Mehrgenerationenplätze, sanierte Bürgerhäuser und Carsharing sind nur ein paar der Projekte, die durch das Dorfentwicklungsprogramm des Landes Hessen angestoßen wurden. Seit 2014 ist die Universitätsstadt Marburg mit ihren 15 Außenstadteilen Teil des Programms. Seitdem hat sich viel getan.
Die Stadt berichtete am Montag (6. Februar), was bisher erreicht wurde und was 2023 noch ansteht. Noch bis Ende des Jahres können Marburger*innen Anträge auf Förderung stellen.
„Mit den Förderungen aus dem Dorfentwicklungsprogramm haben wir in den Marburger Außenstadtteilen einige Projekte auf den Weg gebracht – ob Mehrgenerationenplätze, Umbauten, Sanierungen oder das Carsharing-Projekt für eine verbesserte und nachhaltige Mobilität“, resümierte Stadtrat Dr. Michael Kopatz. „Mein besonderer Dank gilt dabei vor allem den Bürger*innen, ohne deren herausragendes Engagement das alles nicht möglich wäre.“
Die Universitätsstadt Marburg ist mit ihren 15 Außenstadtteilen 2014 in das Dorfentwicklungsprogramm des Landes Hessen aufgenommen worden und startete damit ein Pilotprojekt zur Dorfentwicklung in Hessen. Hintergrund für das Programm sind die steigenden Anforderungen, die sich vor allem aus dem demografischen und sozioökonomischen Wandel ergeben. Deshalb sollen in den ländlich geprägten Stadtteilen zentrale Funktionen gestärkt und gute Wohn- und Lebensqualität erhalten und verbessert werden.

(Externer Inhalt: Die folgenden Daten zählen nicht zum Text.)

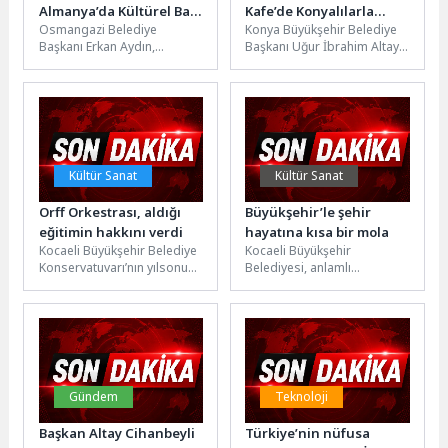
Almanya’da Kültürel Bağı
Kafe’de Konyalılarla
Osmangazi Belediye
Konya Büyükşehir Belediye
Güçlendiriyor
Buluştu
Başkanı Erkan Aydın,
Başkanı Uğur İbrahim Altay,
Almanya’daki temasları
Akyokuş bölgesindeki palye
kapsamında 63. Hessentag
düzenlemeleri kapsamında
Festivali’nde Bursa’nın
şehre kazandırılan Palye...
kültürel değerlerini
uluslararası...
Kültür Sanat
Kültür Sanat
Orff Orkestrası, aldığı
Büyükşehir’le şehir
eğitimin hakkını verdi
hayatına kısa bir mola
Kocaeli Büyükşehir Belediye
Kocaeli Büyükşehir
Konservatuvarı’nın yılsonu
Belediyesi, anlamlı
konserleri Orff Orkestrası ile
etkinliklere ev sahipliği
devam etti. Türkiye’de
yapmaya devam ediyor. Bu
sadece Büyükşehir
kapsamda Kocaeli Kent
Konservatuvarı’nda...
Konseyi...
Gündem
Teknoloji
Başkan Altay Cihanbeyli
Türkiye’nin nüfusa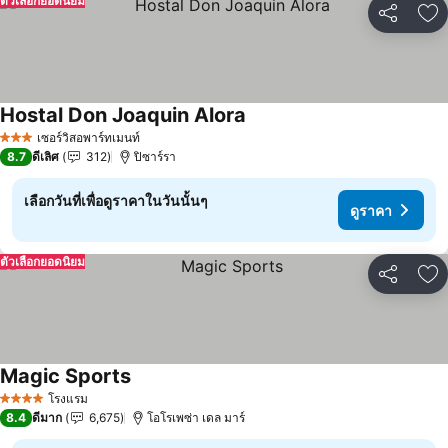
ตัวเลือกยอดนิยม
แชร์
เพ
Hostal Don Joaquin Alora
เซอร์วิสอพาร์ทเมนท์
3 ดาว
8.7
ดีเลิศ
312
ปิซาร์รา
เลือกวันที่เพื่อดูราคาในวันนั้นๆ
ดูราคา
ตัวเลือกยอดนิยม
แชร์
เพ
Magic Sports
โรงแรม
4 ดาว
8.4
ดีมาก
6,675
โอโรเพซ่า เดล มาร์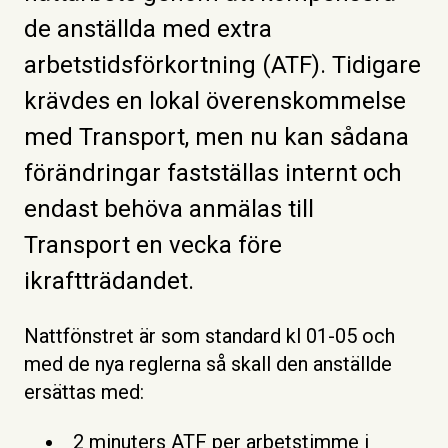
de anställda med extra
arbetstidsförkortning (ATF). Tidigare
krävdes en lokal överenskommelse
med Transport, men nu kan sådana
förändringar fastställas internt och
endast behöva anmälas till
Transport en vecka före
ikraftträdandet.
Nattfönstret är som standard kl 01-05 och
med de nya reglerna så skall den anställde
ersättas med:
2 minuters ATF per arbetstimme i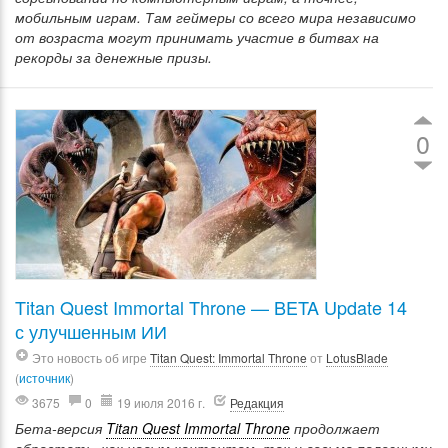
мобильным играм. Там геймеры со всего мира независимо
от возраста могут принимать участие в битвах на
рекорды за денежные призы.
0
Titan Quest Immortal Throne — BETA Update 14
с улучшенным ИИ
Это новость об игре
Titan Quest: Immortal Throne
от
LotusBlade
(
источник
)
3675
0
19 июля 2016 г.
Редакция
Бета-версия
Titan Quest Immortal Throne
продолжает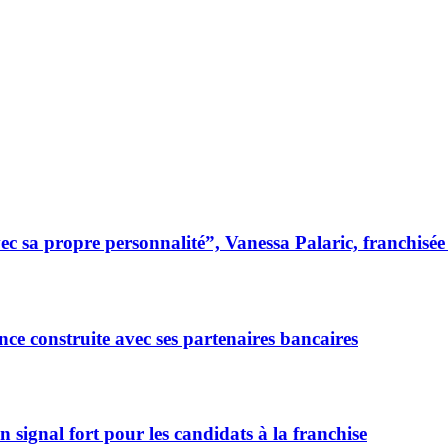
 sa propre personnalité”, Vanessa Palaric, franchisé
ce construite avec ses partenaires bancaires
signal fort pour les candidats à la franchise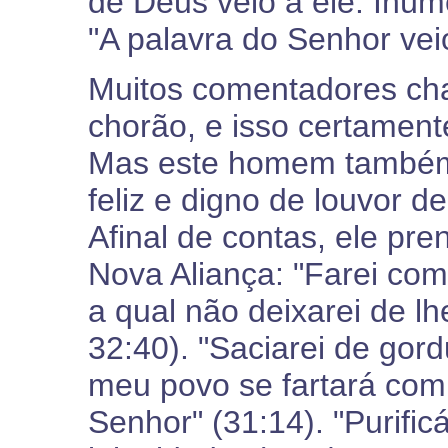
de Deus veio a ele. Inúm
"A palavra do Senhor vei
Muitos comentadores ch
chorão, e isso certament
Mas este homem também 
feliz e digno de louvor d
Afinal de contas, ele pre
Nova Aliança: "Farei com
a qual não deixarei de l
32:40). "Saciarei de gor
meu povo se fartará com
Senhor" (31:14). "Purific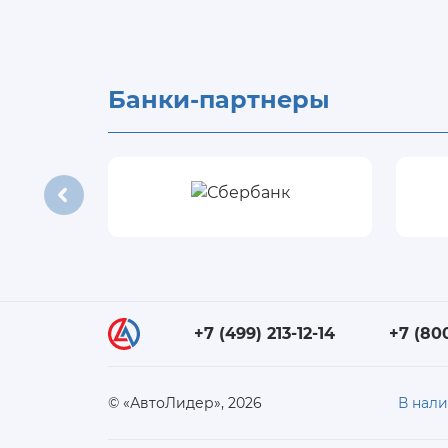
Банки-партнеры
+7 (499) 213-12-14
+7 (80
© «АвтоЛидер», 2026
В нал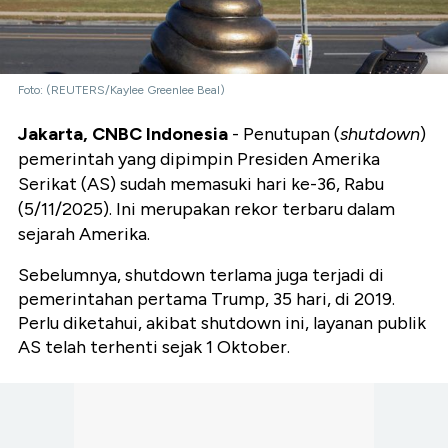
Foto: (REUTERS/Kaylee Greenlee Beal)
Jakarta, CNBC Indonesia
- Penutupan (
shutdown
)
pemerintah yang dipimpin Presiden Amerika
Serikat (AS) sudah memasuki hari ke-36, Rabu
(5/11/2025). Ini merupakan rekor terbaru dalam
sejarah Amerika.
Sebelumnya, shutdown terlama juga terjadi di
pemerintahan pertama Trump, 35 hari, di 2019.
Perlu diketahui, akibat shutdown ini, layanan publik
AS telah terhenti sejak 1 Oktober.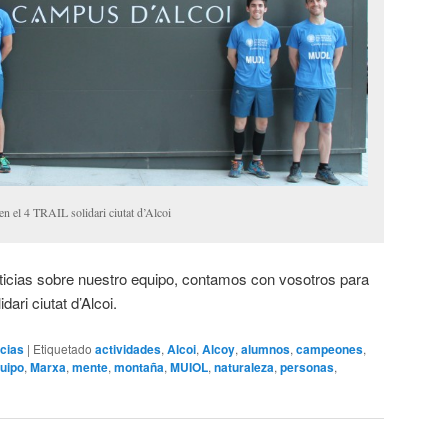
n el 4 TRAIL solidari ciutat d’Alcoi
ticias sobre nuestro equipo, contamos con vosotros para
ari ciutat d’Alcoi.
icias
|
Etiquetado
actividades
,
Alcoi
,
Alcoy
,
alumnos
,
campeones
,
uipo
,
Marxa
,
mente
,
montaña
,
MUIOL
,
naturaleza
,
personas
,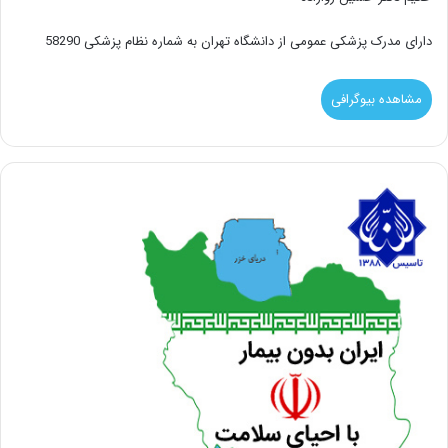
دارای مدرک پزشکی عمومی از دانشگاه تهران به شماره نظام پزشکی 58290
مشاهده بیوگرافی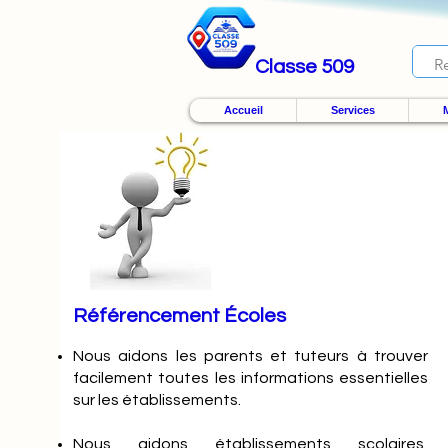
Classe 509
Accueil
Services
M
Référencement Écoles
Nous
aidons les parents et tuteurs à trouver
facilement toutes les informations essentielles
sur les établissements.
Nous aidons établissements scolaires,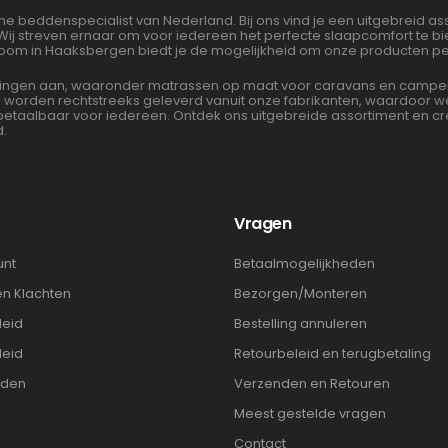
ne beddenspecialist van Nederland. Bij ons vind je een uitgebreid 
 Wij streven ernaar om voor iedereen het perfecte slaapcomfort te 
oom in Haaksbergen biedt je de mogelijkheid om onze producten per
gen aan, waaronder matrassen op maat voor caravans en campers. 
en worden rechtstreeks geleverd vanuit onze fabrikanten, waardoor
albaar voor iedereen. Ontdek ons uitgebreide assortiment en cre
d.
t
Vragen
unt
Betaalmogelijkheden
en Klachten
Bezorgen/Monteren
leid
Bestelling annuleren
leid
Retourbeleid en terugbetaling
rden
Verzenden en Retouren
Meest gestelde vragen
Contact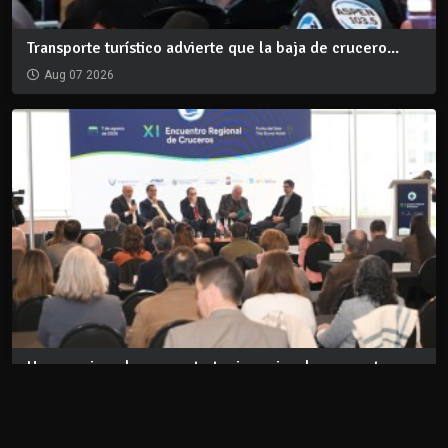
Transporte turístico advierte que la baja de crucero...
Aug 07 2026
Uruguay impulsa una estrategia regional para captar...
Aug 07 2026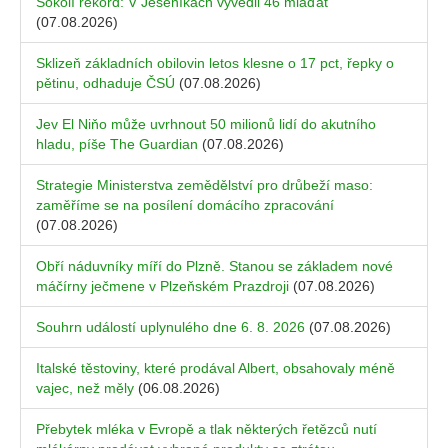
Sokolí rekord: V Jeseníkách vyvedli 46 mláďat
(07.08.2026)
Sklizeň základních obilovin letos klesne o 17 pct, řepky o
pětinu, odhaduje ČSÚ
(07.08.2026)
Jev El Niňo může uvrhnout 50 milionů lidí do akutního
hladu, píše The Guardian
(07.08.2026)
Strategie Ministerstva zemědělství pro drůbeží maso:
zaměříme se na posílení domácího zpracování
(07.08.2026)
Obří náduvníky míří do Plzně. Stanou se základem nové
máčírny ječmene v Plzeňském Prazdroji
(07.08.2026)
Souhrn událostí uplynulého dne 6. 8. 2026
(07.08.2026)
Italské těstoviny, které prodával Albert, obsahovaly méně
vajec, než měly
(06.08.2026)
Přebytek mléka v Evropě a tlak některých řetězců nutí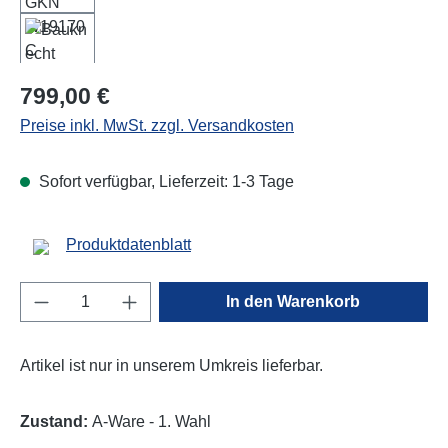
Regulärer Preis:
799,00 €
Preise inkl. MwSt. zzgl. Versandkosten
Sofort verfügbar, Lieferzeit: 1-3 Tage
Produktdatenblatt
Produkt Anzahl: Gib den gewünschten Wert e
In den Warenkorb
Artikel ist nur in unserem Umkreis lieferbar.
Zustand:
A-Ware - 1. Wahl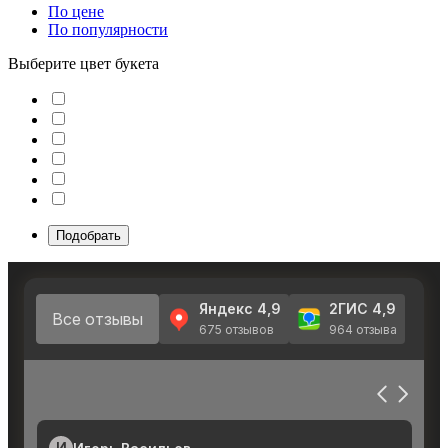
По цене
По популярности
Выберите цвет букета
Подобрать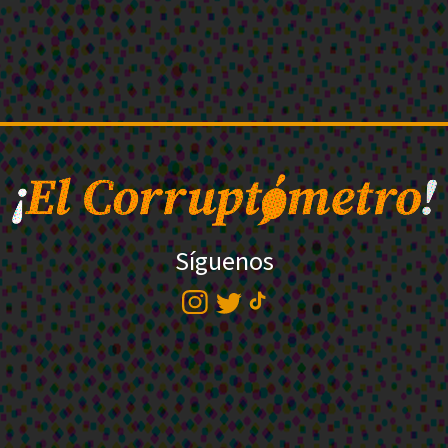
Síguenos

Begonnen hat die Dorfentwicklung in Marburg mit öffentlichen Ortsrundgängen in allen Außenstadtteilen. Ideen und Wünsche wurden gesammelt, Stärken und Schwächen analysiert – so entstand mit Hilfe von mehr als 300 Bürgerinnen und Bürgern das „Integrierte Kommunale Entwicklungskonzept“ (IKEK), das die Stadtverordnetenversammlung (StVV) im November 2016 beschlossen hat.
Der Slogan „Marburg, das sind wir alle“ dient dabei als Leitbegriff. Die Themen reichen von Konzepten gegen zunehmenden Leerstand in den Dorfkernen über die Vernetzung von Vereinen und Kulturangeboten, Verbesserung der Aufenthaltsqualität von zentralen Grünflächen bis zu der Förderung der Fahrradmobilität zwischen den Dörfern und in die Kernstadt. Entstanden sind dann mehrere Arbeitsgruppen aus engagierten Bürger*innen, die sich bestimmten Themenschwerpunkten in der Dorfentwicklung widmen.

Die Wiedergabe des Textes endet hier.